[Data items]
[Start]

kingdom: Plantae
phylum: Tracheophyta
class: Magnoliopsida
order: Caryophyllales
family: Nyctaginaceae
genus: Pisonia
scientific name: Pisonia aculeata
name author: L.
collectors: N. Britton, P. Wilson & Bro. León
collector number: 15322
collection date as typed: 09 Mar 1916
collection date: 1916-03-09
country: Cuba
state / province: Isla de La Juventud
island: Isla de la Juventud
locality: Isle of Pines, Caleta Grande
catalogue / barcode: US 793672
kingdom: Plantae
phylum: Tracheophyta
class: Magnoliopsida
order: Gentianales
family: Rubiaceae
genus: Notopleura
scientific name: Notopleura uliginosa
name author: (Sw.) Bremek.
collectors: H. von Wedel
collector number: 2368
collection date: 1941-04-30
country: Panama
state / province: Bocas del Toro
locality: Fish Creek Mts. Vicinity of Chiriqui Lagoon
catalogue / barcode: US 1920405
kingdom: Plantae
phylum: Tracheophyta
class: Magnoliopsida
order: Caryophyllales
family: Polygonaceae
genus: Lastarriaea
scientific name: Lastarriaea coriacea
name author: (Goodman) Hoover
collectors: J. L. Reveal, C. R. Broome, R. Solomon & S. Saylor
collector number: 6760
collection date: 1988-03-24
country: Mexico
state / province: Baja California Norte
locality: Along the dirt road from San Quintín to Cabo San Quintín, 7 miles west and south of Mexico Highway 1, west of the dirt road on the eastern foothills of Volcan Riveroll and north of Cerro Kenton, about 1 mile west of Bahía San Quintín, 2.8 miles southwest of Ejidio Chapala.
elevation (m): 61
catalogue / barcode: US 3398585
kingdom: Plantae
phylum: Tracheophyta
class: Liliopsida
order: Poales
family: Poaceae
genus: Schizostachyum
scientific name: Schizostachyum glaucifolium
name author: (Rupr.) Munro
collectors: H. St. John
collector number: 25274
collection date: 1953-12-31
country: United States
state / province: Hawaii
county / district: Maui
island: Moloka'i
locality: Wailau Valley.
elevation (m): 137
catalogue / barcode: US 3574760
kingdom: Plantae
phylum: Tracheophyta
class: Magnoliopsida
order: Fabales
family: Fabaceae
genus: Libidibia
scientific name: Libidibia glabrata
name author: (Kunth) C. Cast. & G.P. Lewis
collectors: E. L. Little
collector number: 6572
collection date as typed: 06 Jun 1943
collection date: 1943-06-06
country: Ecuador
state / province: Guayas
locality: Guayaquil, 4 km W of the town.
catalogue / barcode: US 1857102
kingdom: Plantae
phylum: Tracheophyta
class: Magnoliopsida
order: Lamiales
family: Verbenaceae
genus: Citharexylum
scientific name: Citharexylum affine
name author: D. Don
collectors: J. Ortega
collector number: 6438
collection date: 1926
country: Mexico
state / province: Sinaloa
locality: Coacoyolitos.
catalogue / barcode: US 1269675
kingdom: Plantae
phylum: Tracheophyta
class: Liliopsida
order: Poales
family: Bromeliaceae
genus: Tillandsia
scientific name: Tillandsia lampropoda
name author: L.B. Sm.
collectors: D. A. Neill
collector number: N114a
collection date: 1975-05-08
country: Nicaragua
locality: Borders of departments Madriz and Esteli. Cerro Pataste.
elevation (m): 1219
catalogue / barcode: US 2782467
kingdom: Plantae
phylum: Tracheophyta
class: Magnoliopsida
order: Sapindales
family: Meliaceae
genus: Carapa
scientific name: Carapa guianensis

[End]

EXERCISE DETAILS ::
Reproduce every line of the entries above, character for character, changing nothing.

OUTPUT BELOW ::
kingdom: Plantae
phylum: Tracheophyta
class: Magnoliopsida
order: Caryophyllales
family: Nyctaginaceae
genus: Pisonia
scientific name: Pisonia aculeata
name author: L.
collectors: N. Britton, P. Wilson & Bro. León
collector number: 15322
collection date as typed: 09 Mar 1916
collection date: 1916-03-09
country: Cuba
state / province: Isla de La Juventud
island: Isla de la Juventud
locality: Isle of Pines, Caleta Grande
catalogue / barcode: US 793672
kingdom: Plantae
phylum: Tracheophyta
class: Magnoliopsida
order: Gentianales
family: Rubiaceae
genus: Notopleura
scientific name: Notopleura uliginosa
name author: (Sw.) Bremek.
collectors: H. von Wedel
collector number: 2368
collection date: 1941-04-30
country: Panama
state / province: Bocas del Toro
locality: Fish Creek Mts. Vicinity of Chiriqui Lagoon
catalogue / barcode: US 1920405
kingdom: Plantae
phylum: Tracheophyta
class: Magnoliopsida
order: Caryophyllales
family: Polygonaceae
genus: Lastarriaea
scientific name: Lastarriaea coriacea
name author: (Goodman) Hoover
collectors: J. L. Reveal, C. R. Broome, R. Solomon & S. Saylor
collector number: 6760
collection date: 1988-03-24
country: Mexico
state / province: Baja California Norte
locality: Along the dirt road from San Quintín to Cabo San Quintín, 7 miles west and south of Mexico Highway 1, west of the dirt road on the eastern foothills of Volcan Riveroll and north of Cerro Kenton, about 1 mile west of Bahía San Quintín, 2.8 miles southwest of Ejidio Chapala.
elevation (m): 61
catalogue / barcode: US 3398585
kingdom: Plantae
phylum: Tracheophyta
class: Liliopsida
order: Poales
family: Poaceae
genus: Schizostachyum
scientific name: Schizostachyum glaucifolium
name author: (Rupr.) Munro
collectors: H. St. John
collector number: 25274
collection date: 1953-12-31
country: United States
state / province: Hawaii
county / district: Maui
island: Moloka'i
locality: Wailau Valley.
elevation (m): 137
catalogue / barcode: US 3574760
kingdom: Plantae
phylum: Tracheophyta
class: Magnoliopsida
order: Fabales
family: Fabaceae
genus: Libidibia
scientific name: Libidibia glabrata
name author: (Kunth) C. Cast. & G.P. Lewis
collectors: E. L. Little
collector number: 6572
collection date as typed: 06 Jun 1943
collection date: 1943-06-06
country: Ecuador
state / province: Guayas
locality: Guayaquil, 4 km W of the town.
catalogue / barcode: US 1857102
kingdom: Plantae
phylum: Tracheophyta
class: Magnoliopsida
order: Lamiales
family: Verbenaceae
genus: Citharexylum
scientific name: Citharexylum affine
name author: D. Don
collectors: J. Ortega
collector number: 6438
collection date: 1926
country: Mexico
state / province: Sinaloa
locality: Coacoyolitos.
catalogue / barcode: US 1269675
kingdom: Plantae
phylum: Tracheophyta
class: Liliopsida
order: Poales
family: Bromeliaceae
genus: Tillandsia
scientific name: Tillandsia lampropoda
name author: L.B. Sm.
collectors: D. A. Neill
collector number: N114a
collection date: 1975-05-08
country: Nicaragua
locality: Borders of departments Madriz and Esteli. Cerro Pataste.
elevation (m): 1219
catalogue / barcode: US 2782467
kingdom: Plantae
phylum: Tracheophyta
class: Magnoliopsida
order: Sapindales
family: Meliaceae
genus: Carapa
scientific name: Carapa guianensis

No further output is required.